Every librarian and faculty member should read the CIBER briefing paper Information behaviour of the researcher of the future (2 MB PDF). CIBER conducted this research for the British Library and JISC . The report focuses on information seeking behavior of students born after 1993 (the Google Generation). The paper also ties in research from OCLC's Perceptions studies. You may also want to listen to presentation given and Q&A's when the paper was released on January 16, 2008.
Found via Stephen's Lighthouse.
The Ohio State University Libraries hosted a Library 2.0 Seminar back in June. Two emails showed up in my inbox this morning indicating that videos of the presentation and handouts have been posted to the site.

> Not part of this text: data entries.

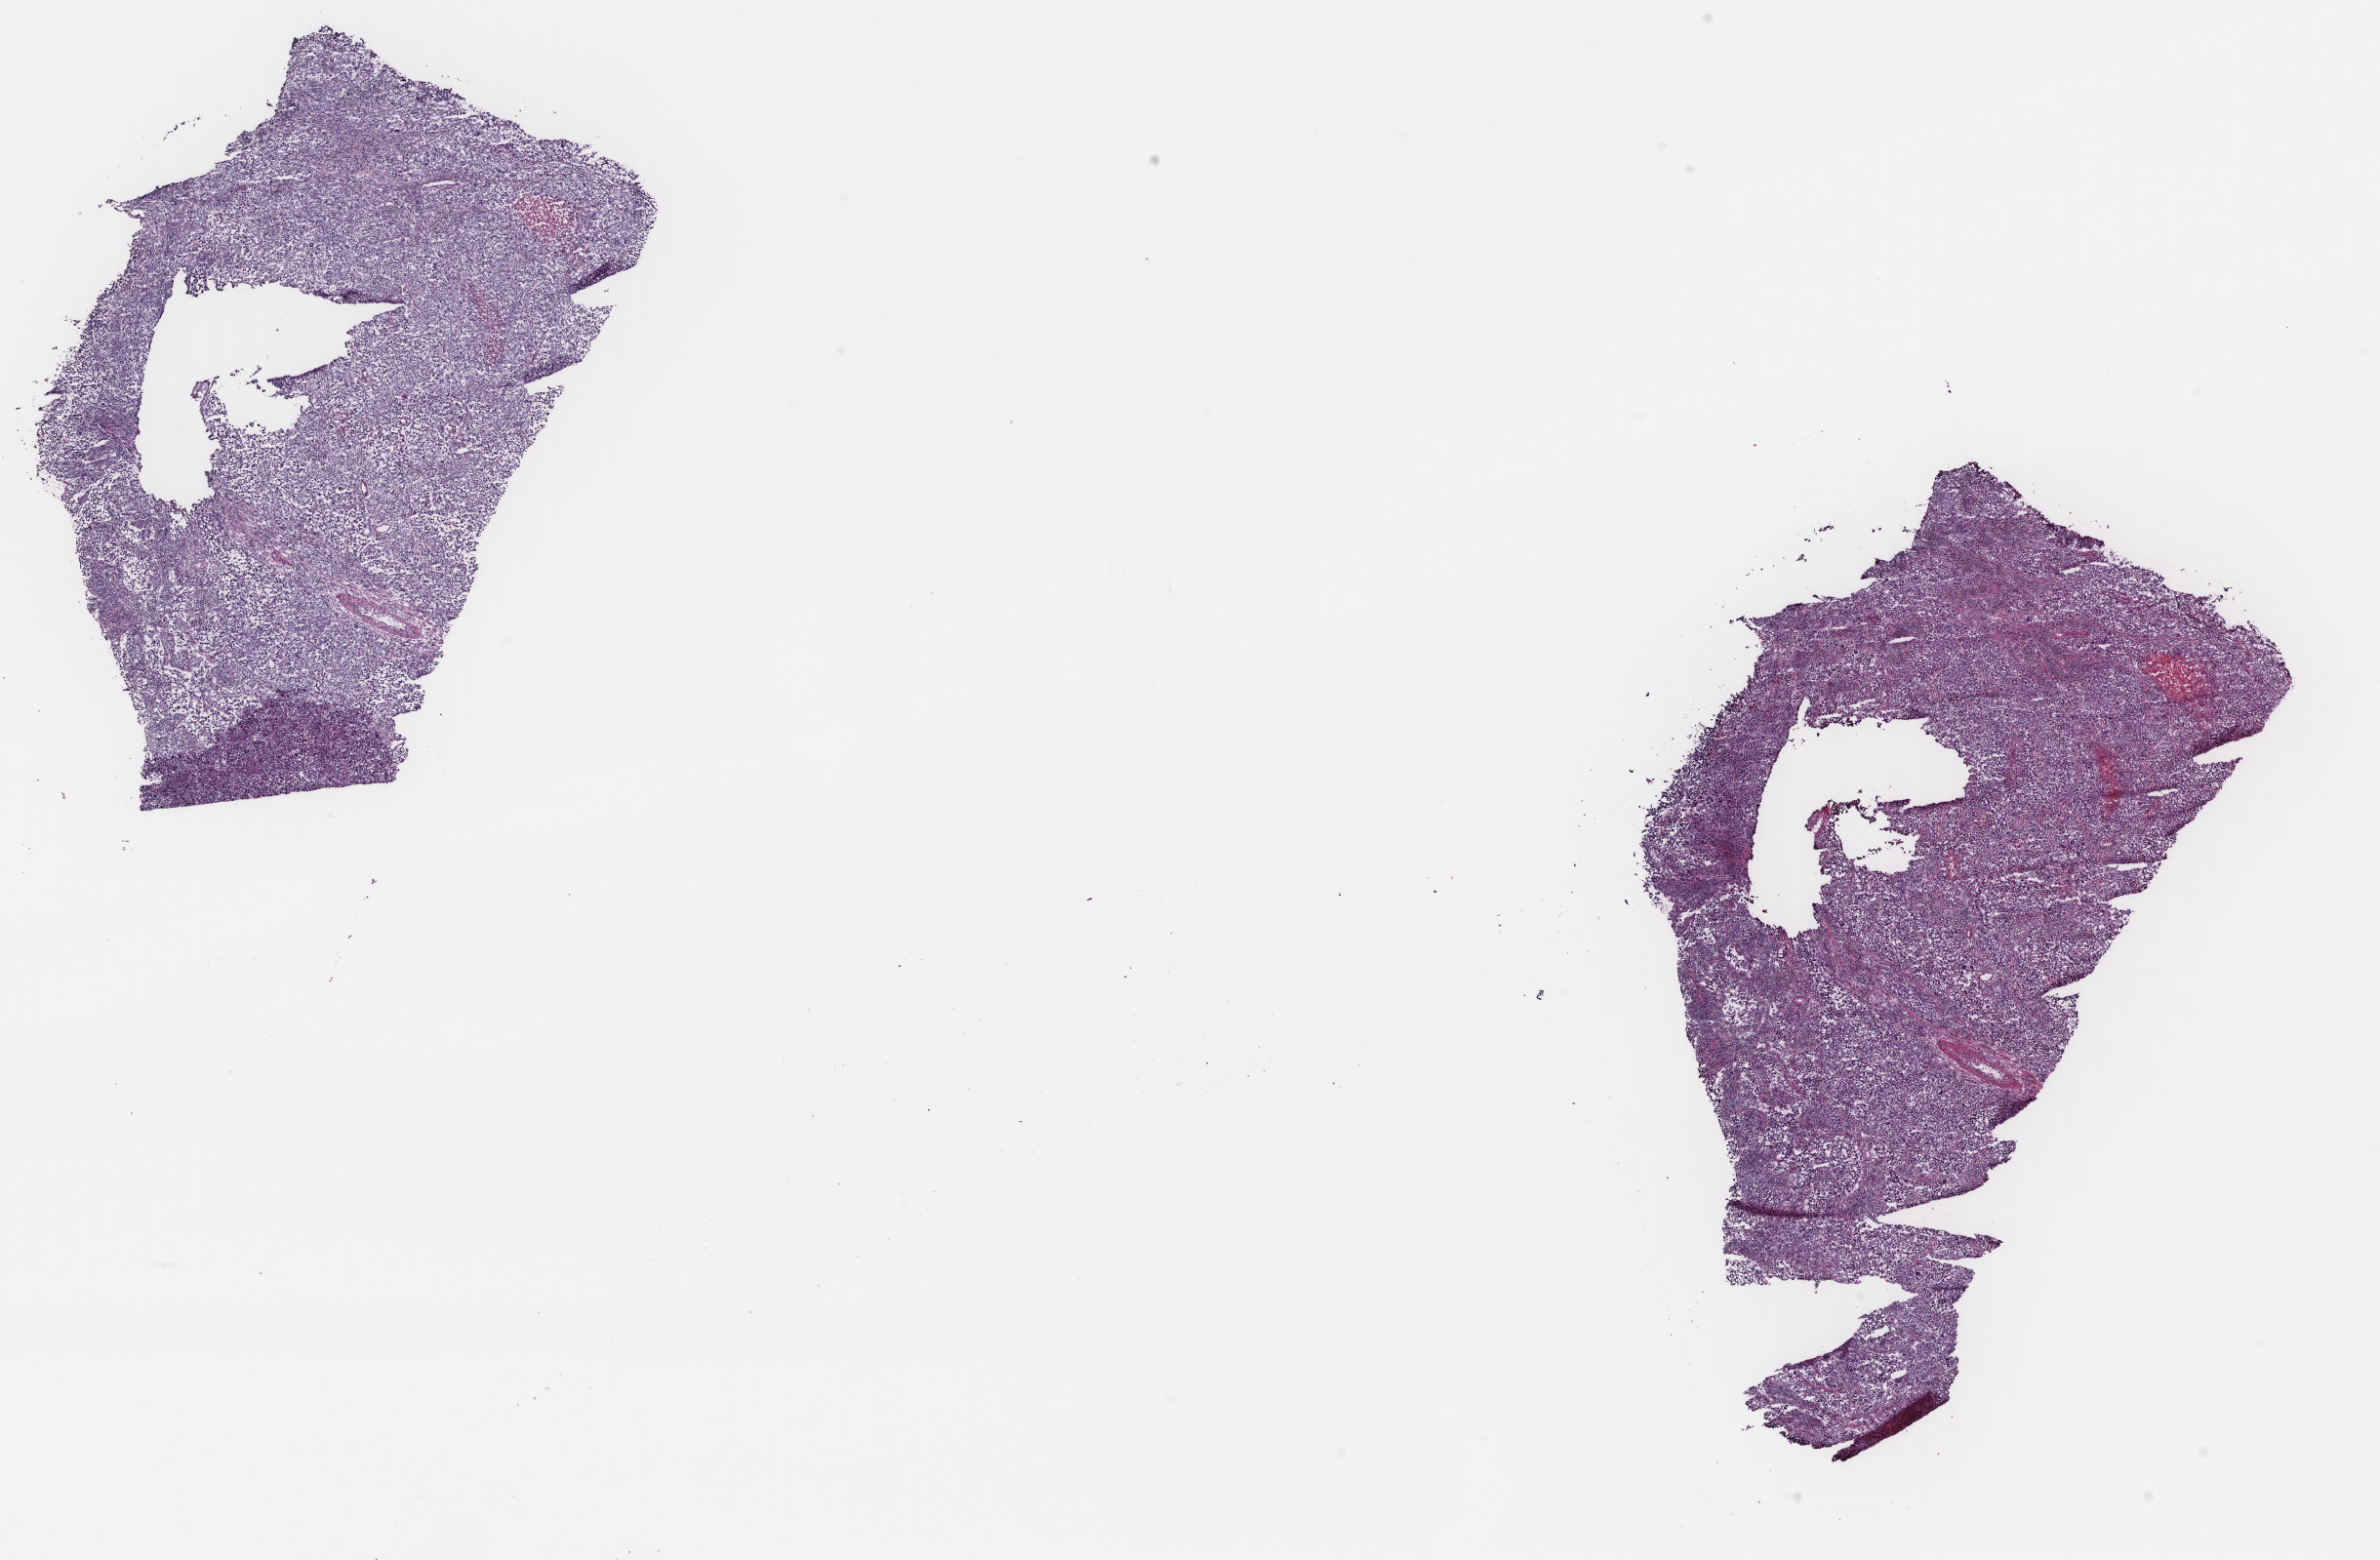
H&E-stained whole-slide image, whole scanned area (about 19.4 x 12.7 mm) shown as a low-resolution overview, frozen section from the top of the tissue portion, metastatic tumour sample. Female patient; age at initial diagnosis 43 years. Slide review estimates, as recorded: tumour cells 80%, tumour nuclei 80%, normal cells 1%, stromal cells 16%, necrosis 3%. Infiltration values recorded for this section: lymphocyte infiltration 3%, monocyte infiltration 2%, neutrophil infiltration 0%.
- this section: metastatic tumour tissue
- patient diagnosis: Malignant melanoma, NOS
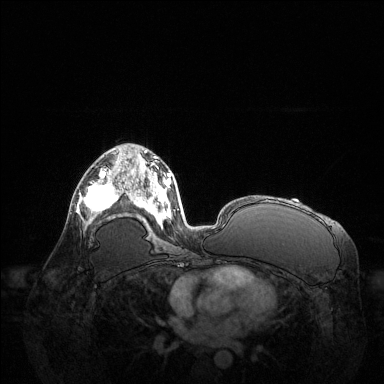
Breast MRI (dynamic contrast-enhanced), one axial slice; slice 76 of 144 in the series (ordered by position); dynamic contrast-enhanced series, time point 2 of 6 at this slice position (early post-contrast); 1.5 T; TE 1.6 ms, TR 4.6 ms; 1.2 mm slice thickness; 384 × 384 image matrix, field of view 400 × 400 mm. Female patient.
Outlined on this slice (semi-automatically segmented with operator editing):
- enhancing-tissue mask used for the functional tumour volume (all voxels passing the contrast-enhancement thresholds inside the analysis volume; usually the tumour): bounding box <77,164,121,225> (left, top, right, bottom; pixels)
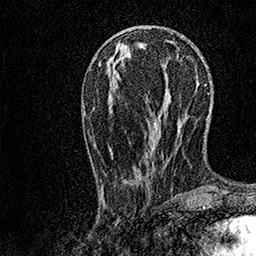
Breast MRI, one axial slice. Position 45 of 158 along the scan axis. Cropped to one breast. Dynamic contrast-enhanced series, time point 2 of 7 at this slice position (early post-contrast). 1.5 T. TE 3.5 ms, TR 7.2 ms. 1 mm slice thickness. 256 × 256 image matrix, field of view 165 × 165 mm. Female patient.
Outlined on this slice (semi-automatic segmentation, software-assisted and operator-edited):
- enhancing-tissue mask used for the functional tumour volume (all voxels passing the contrast-enhancement thresholds inside the analysis volume; usually the tumour): bounding box [x1, y1, x2, y2] px = [102, 78, 180, 196]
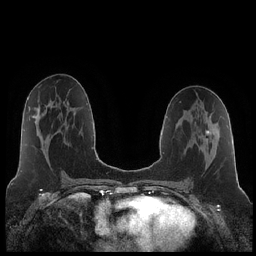
Breast MRI (dynamic contrast-enhanced), one axial slice. Position 111 of 252 along the scan axis. Dynamic contrast-enhanced series, time point 2 of 7 at this slice position (early post-contrast). 1.5 T. TE 1.9 ms, TR 4.2 ms. 256 × 256 image matrix. Female patient.
Structures marked on this image (semi-automatic segmentation, software-assisted and operator-edited):
- enhancing-tissue mask used for the functional tumour volume (all voxels passing the contrast-enhancement thresholds inside the analysis volume; usually the tumour): bounding box (x1, y1, x2, y2) in pixels: (206, 116, 211, 135)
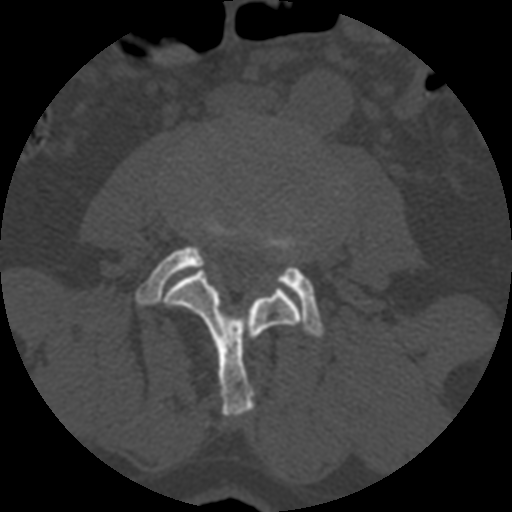
CT including the spine, one axial slice. Position 295 of 399 along the scan axis. 120 kVp. Bone window (W 1800 / L 400 HU). 1.25 mm slice thickness. 512 × 512 image matrix, field of view 160 × 160 mm. Patient age 71 years. Case-level facts recorded for this patient, not image findings: primary cancer: prostate.
Outlined on this slice (semi-automatic segmentation, software-assisted and operator-edited):
- L3 vertebra: box from (x=164, y=267) to (x=302, y=417) px
- L4 vertebra: (x=136, y=216)–(x=323, y=339)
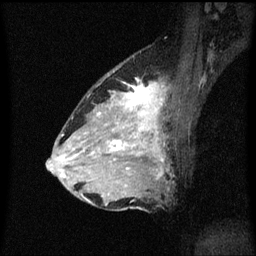
Breast MRI (dynamic contrast-enhanced), one sagittal slice. Slice 36 of 60 in the series (ordered by position). Dynamic contrast-enhanced series, image 2 of 3 at this slice position (ordered by acquisition). 1.5 T. TE 4.2 ms, TR 8.4 ms. 2 mm slice thickness. 256 × 256 image matrix, field of view 200 × 200 mm. Female patient, age 34 years. From the clinical record (not read from this slice): setting: breast cancer imaged before/during neoadjuvant chemotherapy; receptor status: HR-positive, HER2-negative.
Outlined on this slice (semi-automatically segmented with operator editing):
- analysis volume of interest (the breast-tissue region the enhancement analysis was run in; not a lesion): bounding box <69,70,175,209> (left, top, right, bottom; pixels)
- tumour enhancement mask (voxels above the 70 % enhancement threshold inside the analysis volume of interest): <81,82,164,197>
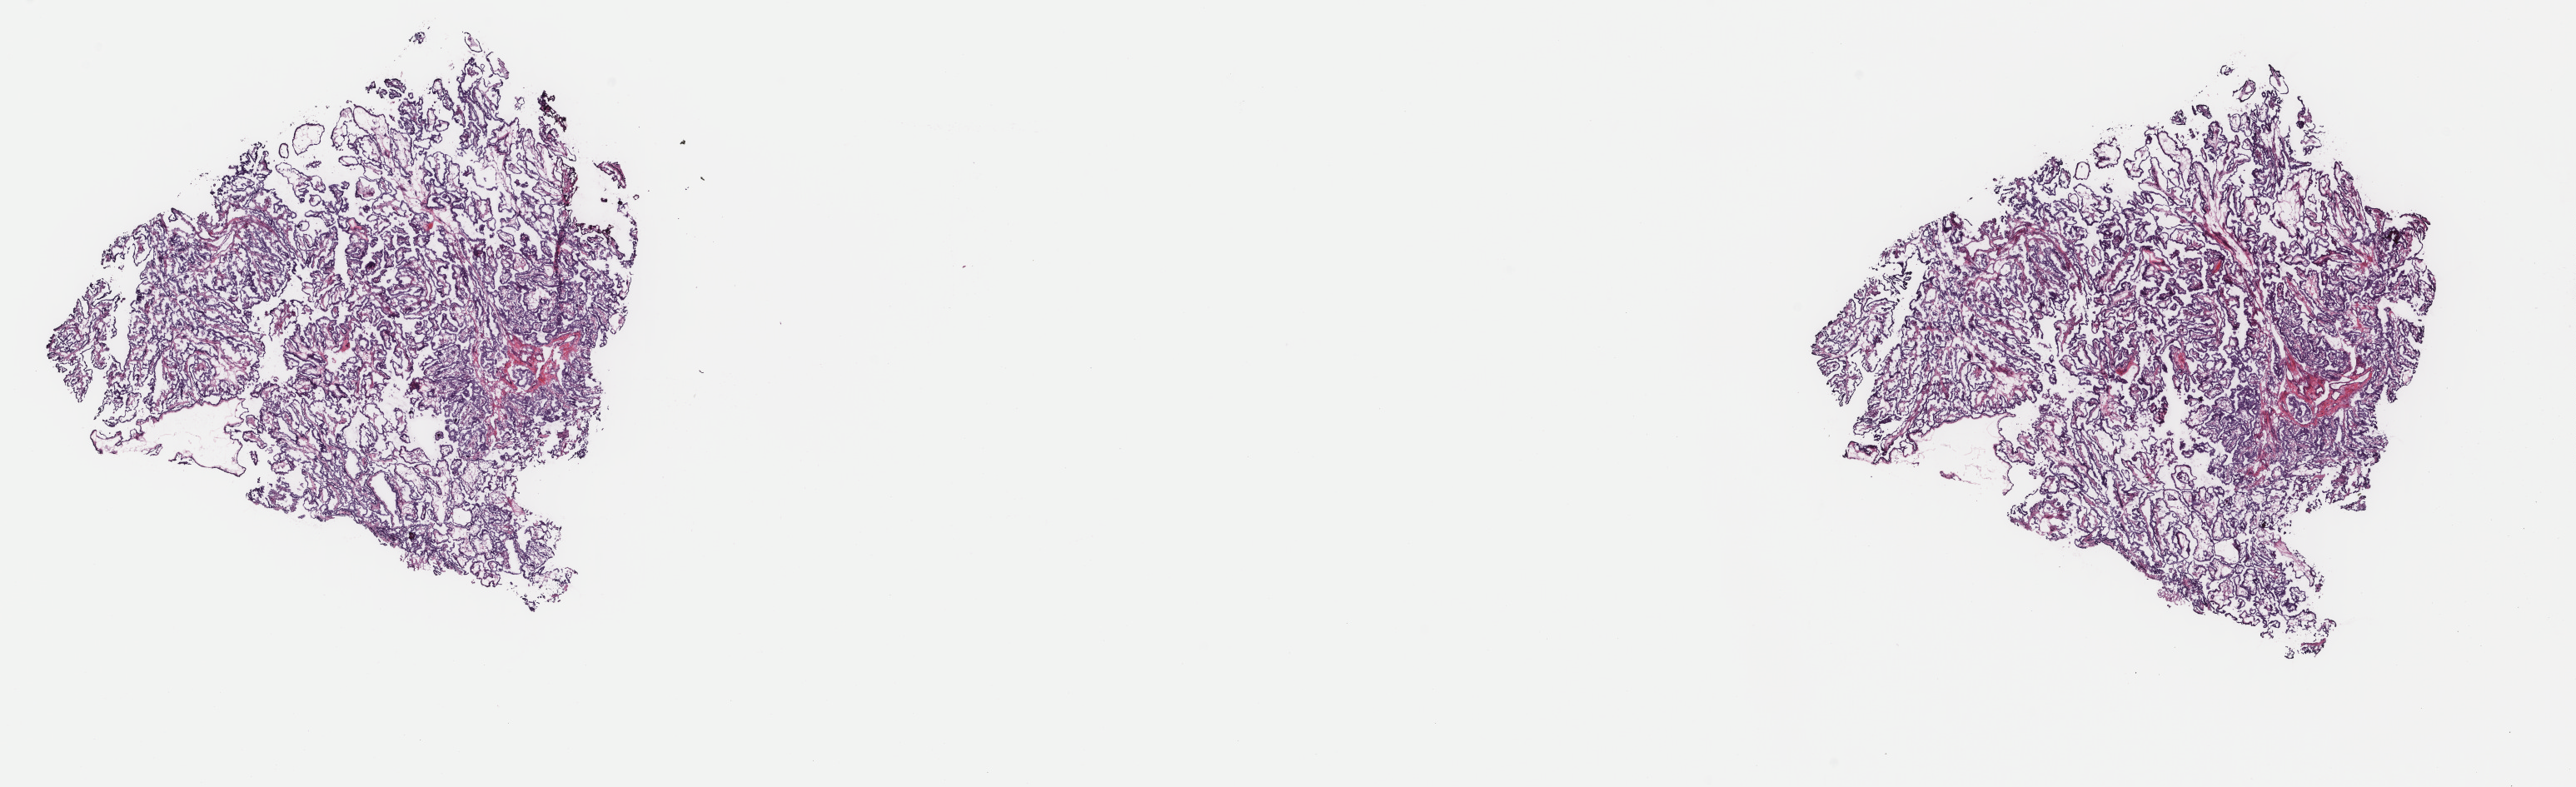
Digitized H&E tissue section (whole slide), shown as a low-resolution overview of the whole scanned area (about 24.6 x 7.5 mm), frozen section from the top of the tissue portion, primary tumour sample from the thyroid. Female patient; age at initial diagnosis 23 years. Pathologist review of this section (percent, as recorded): tumour cells 100%, tumour nuclei 95%, normal cells 0%, stromal cells 0%, necrosis 0%. Inflammatory infiltration, as recorded: lymphocyte infiltration 0%, monocyte infiltration 0%, neutrophil infiltration 0%.
AJCC pathologic stage: I (6th edition). TNM: T2 NX MX. Histologic diagnosis: Papillary adenocarcinoma, NOS.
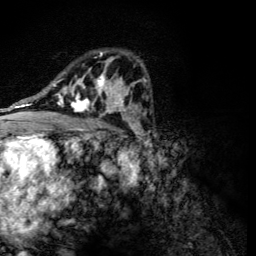
Breast MRI (dynamic contrast-enhanced), one axial slice; slice 78 of 134 in the series (ordered by position); cropped to one breast; dynamic contrast-enhanced series, time point 2 of 6 at this slice position (early post-contrast); 3 T; TE 4.2 ms, TR 8.9 ms; 1.2 mm slice thickness; 256 × 256 image matrix, field of view 155 × 155 mm. Female patient.
Outlined on this slice (semi-automatic segmentation, software-assisted and operator-edited):
- enhancing-tissue mask used for the functional tumour volume (all voxels passing the contrast-enhancement thresholds inside the analysis volume; usually the tumour): bounding box [x1, y1, x2, y2] px = [56, 52, 118, 116]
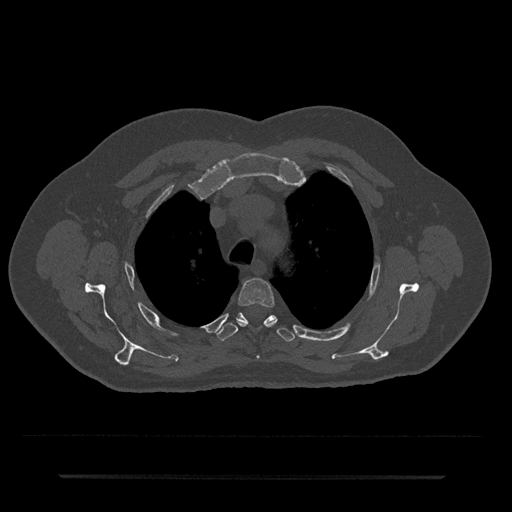
CT including the spine, one axial slice. Position 551 of 797 along the scan axis. Reconstruction kernel Br40s/3. Bone window (W 1800 / L 400 HU). 0.5 mm slice thickness. 512 × 512 image matrix, field of view 437 × 437 mm. Male patient, age 69 years. From the clinical record (not read from this slice): primary cancer: prostate.
Structures marked on this image (semi-automatically segmented with operator editing):
- T3 vertebra: box from (x=236, y=278) to (x=277, y=358) px
- T4 vertebra: (x=216, y=313)–(x=295, y=342)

If you are curious about some of the uses of 2.0 apps in libraries and have a broadband connection, then here is yet another free way to get yourself up-to-speed.The videos require RealPlayer. It appear that the videos will not play on some older versions.
The latest edition of the Horizon Report is now available for your browsing/reading pleasure. This is a joint publication from The New Media Consortium and EDUCAUSE Learning Initiative. The technologies forecasted along with their time to adoption include:
- user created content (1 year or less),
- social networking (1 year or less),
- mobile phones (2 to 3 years),
- virtual worlds (2 to 3 years),
- new scholarship and emerging forms of publication (4 to 5 years), and
- massively multiplayer educational gaming (4 to 5 years)
The executive summary identifies several trends and challenges impacting higher education. "Information literacy increasingly should not be considered a given." [page 4] I agree with this statement, but would like to know who really considers information literacy a given in the first place? We try our best to teach students how to use our resources, but we know we don't reach everyone and even the ones we do reach are not always receptive to learning because it's all free on the web anyway.
The authors continue, "Contrary to the conventional wisdom, the information literacy skills of new students are not improving as the post-1993 Internet boomlet enters college." [page 4] Yep. The continual challenge we face is helping our students straddle the digital and analog worlds during information research. We are also challenged to help faculty understand that their students do not approach research the same way that they did 10-20 years ago when they were in college.
I enjoy reading/browsing this report. However, I am always concerned about how I can really apply any of these technologies locally.